▶ What is being asked:
Without including any pictures, write out the data below exactly.

▶ Extracted records:
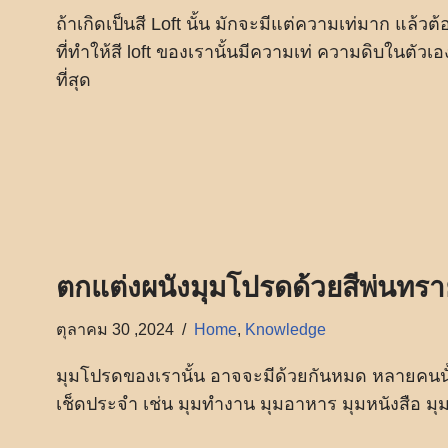
ถ้าเกิดเป็นสี Loft นั้น มักจะมีแต่ความเท่มาก แล้ว
ที่ทำให้สี loft ของเรานั้นมีความเท่ ความดิบในตัวเอ
ที่สุด
ตกแต่งผนังมุมโปรดด้วยสีพ่นทรา
ตุลาคม 30 ,2024
Home
,
Knowledge
มุมโปรดของเรานั้น อาจจะมีด้วยกันหมด หลายคนนั้
เช็ดประจำ เช่น มุมทำงาน มุมอาหาร มุมหนังสือ มุม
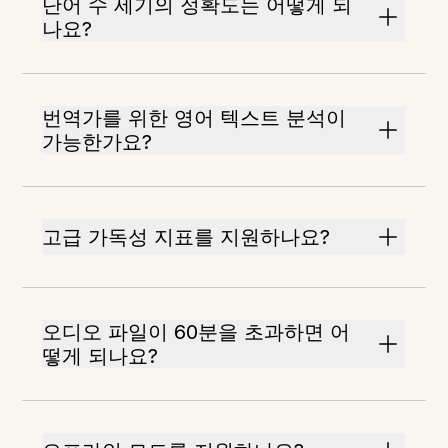
단어 수 세기의 정확도는 어떻게 되
나요?
번역가를 위한 영어 텍스트 분석이
가능한가요?
고급 가독성 지표를 지원하나요?
오디오 파일이 60분을 초과하면 어
떻게 되나요?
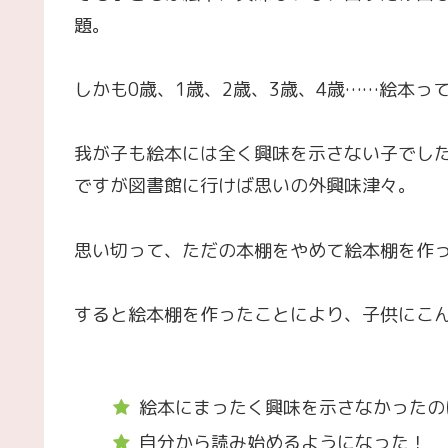
題。
しかも0歳、1歳、2歳、3歳、4歳……絵本
我が子も絵本には全く興味を示さない子でし
ですが図書館に行けば思いの外興味津々。
思い切って、ただの本棚をやめて絵本棚を作
すると絵本棚を作ったことにより、子供にこ
絵本にまったく興味を示さなかったの
自分から読み始めるようになった！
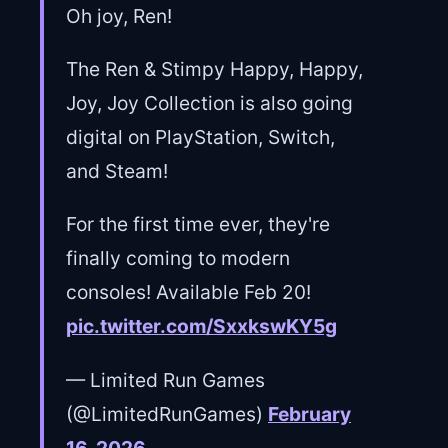
Oh joy, Ren!
The Ren & Stimpy Happy, Happy,
Joy, Joy Collection is also going
digital on PlayStation, Switch,
and Steam!
For the first time ever, they're
finally coming to modern
consoles! Available Feb 20!
pic.twitter.com/SxxkswKY5g
— Limited Run Games
(@LimitedRunGames)
February
16, 2026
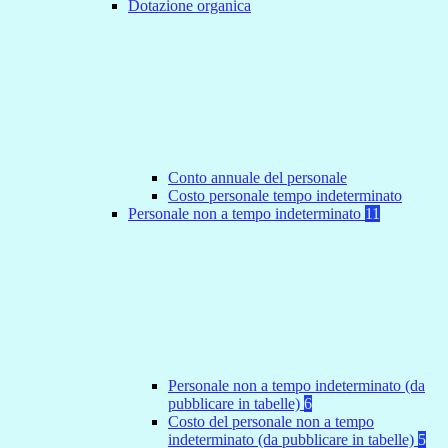
Dotazione organica
Conto annuale del personale
Costo personale tempo indeterminato
Personale non a tempo indeterminato
11
Personale non a tempo indeterminato (da
pubblicare in tabelle)
6
Costo del personale non a tempo
indeterminato (da pubblicare in tabelle)
5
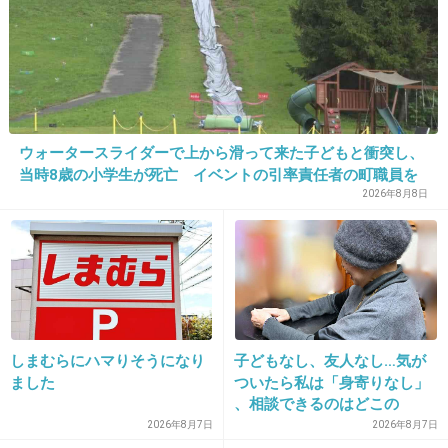
霧のロシア館殺人事件
オペラ座シリーズ
魔術列車殺人事件の3つが同率1位になる位好
き。
ウォータースライダーで上から滑って来た子どもと衝突し、
当時8歳の小学生が死亡 イベントの引率責任者の町職員を
短編集の喫茶店に剣持警部と金田一が寄る話と
「減給」の懲戒処分 児童の両親は「軽過ぎる」「全く納得
2026年8月8日
夫を殺した女医の話も笑いながら読めた。
できない」 島根県邑南町
+31
-0
29. 匿名
2014/08/17(日) 21:36:15
しまむらにハマりそうになり
子どもなし、友人なし…気が
一番強烈なのはちょうど今アニメでもやってる
ました
ついたら私は「身寄りなし」
剣持警部の殺人かな・・
、相談できるのはどこの
誰？ 「家族がいること」が
綾瀬であった女子高生コンクリ事件が元のや
2026年8月7日
2026年8月7日
前提の世の中、でも孤立は誰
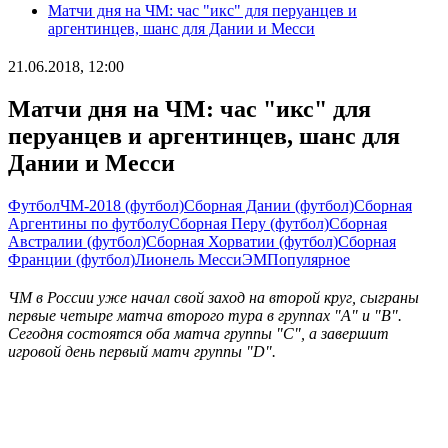
Матчи дня на ЧМ: час "икс" для перуанцев и
аргентинцев, шанс для Дании и Месси
21.06.2018, 12:00
Матчи дня на ЧМ: час "икс" для
перуанцев и аргентинцев, шанс для
Дании и Месси
Футбол
ЧМ-2018 (футбол)
Сборная Дании (футбол)
Сборная
Аргентины по футболу
Сборная Перу (футбол)
Сборная
Австралии (футбол)
Сборная Хорватии (футбол)
Сборная
Франции (футбол)
Лионель Месси
ЭМ
Популярное
ЧМ в России уже начал свой заход на второй круг, сыграны
первые четыре матча второго тура в группах "А" и "В".
Сегодня состоятся оба матча группы "С", а завершит
игровой день первый матч группы "D".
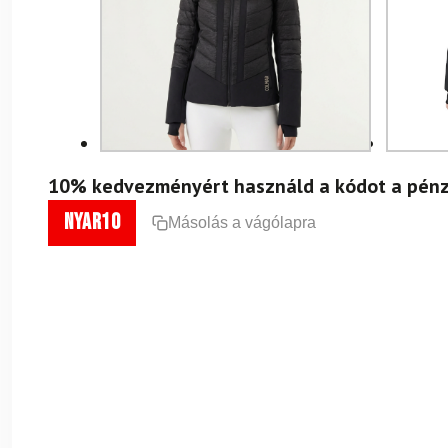
10% kedvezményért használd a kódot a pénz
nyar10
Másolás a vágólapra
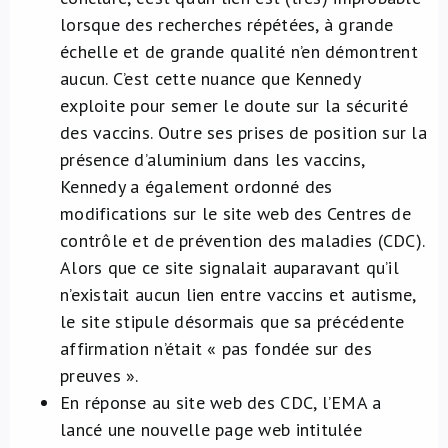
lorsque des recherches répétées, à grande
échelle et de grande qualité n’en démontrent
aucun. C’est cette nuance que Kennedy
exploite pour semer le doute sur la sécurité
des vaccins. Outre ses prises de position sur la
présence d’aluminium dans les vaccins,
Kennedy a également ordonné des
modifications sur le site web des Centres de
contrôle et de prévention des maladies (CDC).
Alors que ce site signalait auparavant qu’il
n’existait aucun lien entre vaccins et autisme,
le site stipule désormais que sa précédente
affirmation n’était « pas fondée sur des
preuves ».
En réponse au site web des CDC, l’EMA a
lancé une nouvelle page web intitulée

▶ Task solution:
ถ้าเกิดเป็นสี Loft นั้น มักจะมีแต่ความเท่มาก แล้ว
ที่ทำให้สี loft ของเรานั้นมีความเท่ ความดิบในตัวเอ
ที่สุด
ตกแต่งผนังมุมโปรดด้วยสีพ่นทรา
ตุลาคม 30 ,2024
Home
,
Knowledge
มุมโปรดของเรานั้น อาจจะมีด้วยกันหมด หลายคนนั้
เช็ดประจำ เช่น มุมทำงาน มุมอาหาร มุมหนังสือ มุม
단어 수 세기의 정확도는 어떻게 되
나요?
번역가를 위한 영어 텍스트 분석이
가능한가요?
고급 가독성 지표를 지원하나요?
오디오 파일이 60분을 초과하면 어
떻게 되나요?
題。
しかも0歳、1歳、2歳、3歳、4歳……絵本
我が子も絵本には全く興味を示さない子でし
ですが図書館に行けば思いの外興味津々。
思い切って、ただの本棚をやめて絵本棚を作
すると絵本棚を作ったことにより、子供にこ
絵本にまったく興味を示さなかったの
自分から読み始めるようになった！
Oh joy, Ren!
The Ren & Stimpy Happy, Happy,
Joy, Joy Collection is also going
digital on PlayStation, Switch,
and Steam!
For the first time ever, they're
finally coming to modern
consoles! Available Feb 20!
pic.twitter.com/SxxkswKY5g
— Limited Run Games
(@LimitedRunGames)
February
16, 2026
Dotazione organica
Conto annuale del personale
Costo personale tempo indeterminato
Personale non a tempo indeterminato
11
Personale non a tempo indeterminato (da
pubblicare in tabelle)
6
Costo del personale non a tempo
indeterminato (da pubblicare in tabelle)
5
霧のロシア館殺人事件
オペラ座シリーズ
魔術列車殺人事件の3つが同率1位になる位好
き。
ウォータースライダーで上から滑って来た子どもと衝突し、
当時8歳の小学生が死亡 イベントの引率責任者の町職員を
短編集の喫茶店に剣持警部と金田一が寄る話と
「減給」の懲戒処分 児童の両親は「軽過ぎる」「全く納得
2026年8月8日
夫を殺した女医の話も笑いながら読めた。
できない」 島根県邑南町
+31
-0
29. 匿名
2014/08/17(日) 21:36:15
しまむらにハマりそうになり
子どもなし、友人なし…気が
一番強烈なのはちょうど今アニメでもやってる
ました
ついたら私は「身寄りなし」
剣持警部の殺人かな・・
、相談できるのはどこの
誰？ 「家族がいること」が
綾瀬であった女子高生コンクリ事件が元のや
2026年8月7日
2026年8月7日
前提の世の中、でも孤立は誰
Матчи дня на ЧМ: час "икс" для перуанцев и
аргентинцев, шанс для Дании и Месси
21.06.2018, 12:00
Матчи дня на ЧМ: час "икс" для
перуанцев и аргентинцев, шанс для
Дании и Месси
Футбол
ЧМ-2018 (футбол)
Сборная Дании (футбол)
Сборная
Аргентины по футболу
Сборная Перу (футбол)
Сборная
Австралии (футбол)
Сборная Хорватии (футбол)
Сборная
Франции (футбол)
Лионель Месси
ЭМ
Популярное
ЧМ в России уже начал свой заход на второй круг, сыграны
первые четыре матча второго тура в группах "А" и "В".
Сегодня состоятся оба матча группы "С", а завершит
игровой день первый матч группы "D".
10% kedvezményért használd a kódot a pénz
nyar10
Másolás a vágólapra
lorsque des recherches répétées, à grande
échelle et de grande qualité n’en démontrent
aucun. C’est cette nuance que Kennedy
exploite pour semer le doute sur la sécurité
des vaccins. Outre ses prises de position sur la
présence d’aluminium dans les vaccins,
Kennedy a également ordonné des
modifications sur le site web des Centres de
contrôle et de prévention des maladies (CDC).
Alors que ce site signalait auparavant qu’il
n’existait aucun lien entre vaccins et autisme,
le site stipule désormais que sa précédente
affirmation n’était « pas fondée sur des
preuves ».
En réponse au site web des CDC, l’EMA a
lancé une nouvelle page web intitulée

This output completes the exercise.